ABOUT THIS EXERCISE: Continue the study summary on VEGF antagonist uptake in human RPE cells, beginning after its final sentence.

EXTRACT TO READ:

=-=-=

Purpose: Vascular endothelial growth factor (VEGF) antagonists (Ranibizumab, Aflibercept and Bevacizumab) are currently the therapy of choice for neovascular age-related macular degeneration (AMD). It has been proposed that Bevacizumab accumulates in RPE cells in contrast to Ranibizumab, while there is up to date no published data regarding Aflibercept. In the presented study we compare the effects of all three VEGF antagonists regarding their respective uptake in human RPE cells over time.

Methods: Human RPE cells (ARPE-19) were cultured for 4 weeks on laminin-coated transwell inserts using reduced-serum medium until they formed a confluent monolayer and reached a transepithelial resistance of 35 Ω/cm2. Then they were treated with clinical doses of Cy5-labeled Ranibizumab, Aflibercept or Bevacizumab for 1h after which the drug-free reduced-serum medium was applied once again. After 0h, 12h, 24h and 72h the cells were fixed, stained with the early endosome marker Rab5 (Alexa488) and nuclei counterstained with 4',6-diamidino-2-phenylindole (DAPI). Uptake of the respective drug was assessed with conventional fluorescence, confocal fluorescence and two-photon microscopy by measuring co-localized spots of Cy5 and Alexa488.

=-=-=

ENTRIES SUPPLIED:
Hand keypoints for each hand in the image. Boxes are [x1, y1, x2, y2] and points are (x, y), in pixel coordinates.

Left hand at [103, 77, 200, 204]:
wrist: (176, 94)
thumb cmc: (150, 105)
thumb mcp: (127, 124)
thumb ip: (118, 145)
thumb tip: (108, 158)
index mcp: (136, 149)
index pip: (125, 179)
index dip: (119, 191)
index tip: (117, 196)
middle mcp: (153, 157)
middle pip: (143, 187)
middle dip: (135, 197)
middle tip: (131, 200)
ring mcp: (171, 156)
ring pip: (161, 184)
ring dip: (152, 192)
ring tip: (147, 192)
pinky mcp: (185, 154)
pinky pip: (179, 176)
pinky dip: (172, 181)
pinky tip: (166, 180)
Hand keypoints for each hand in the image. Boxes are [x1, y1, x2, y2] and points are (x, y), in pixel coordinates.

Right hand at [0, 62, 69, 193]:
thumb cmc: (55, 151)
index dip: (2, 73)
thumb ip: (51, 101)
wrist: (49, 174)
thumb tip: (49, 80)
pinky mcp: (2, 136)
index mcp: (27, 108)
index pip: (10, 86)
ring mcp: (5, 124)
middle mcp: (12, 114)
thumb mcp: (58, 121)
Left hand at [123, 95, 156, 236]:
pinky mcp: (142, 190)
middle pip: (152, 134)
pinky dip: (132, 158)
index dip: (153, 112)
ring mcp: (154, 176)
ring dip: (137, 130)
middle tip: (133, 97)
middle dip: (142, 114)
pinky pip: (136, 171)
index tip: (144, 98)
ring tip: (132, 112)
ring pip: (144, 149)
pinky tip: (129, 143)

=-=-=

TASK ANSWER:
Results: At clinical significant doses, Ranibizumab (0.125 mg/ml), Aflibercept (0.5 mg/ml) and Bevacizumab (0.25 mg/ml), were all detectable in the RPE cells. Initially Aflibercept showed the fastest uptake with no significant decrease within 72h. Interestingly Ranibizumab had the second fastest uptake, but declined significantly during the observation period. Bevacizumab had the slowest uptake of all three drugs, but like Aflibercept had no significant reduction over 3 days.

Conclusions: On the one hand Aflibercept and Bevacizumab in the administered clinical doses endure in RPE cells considerably longer than Ranibizumab, which might lead to accumulation-related (side)effects on RPE cell function and the clinical course of AMD. On the other hand Ranibizumab seems to be eliminated noticeably faster than the other two VEGF antagonists, which probably has an influence on the efficacy of the drug and the duration of the retreatment interval.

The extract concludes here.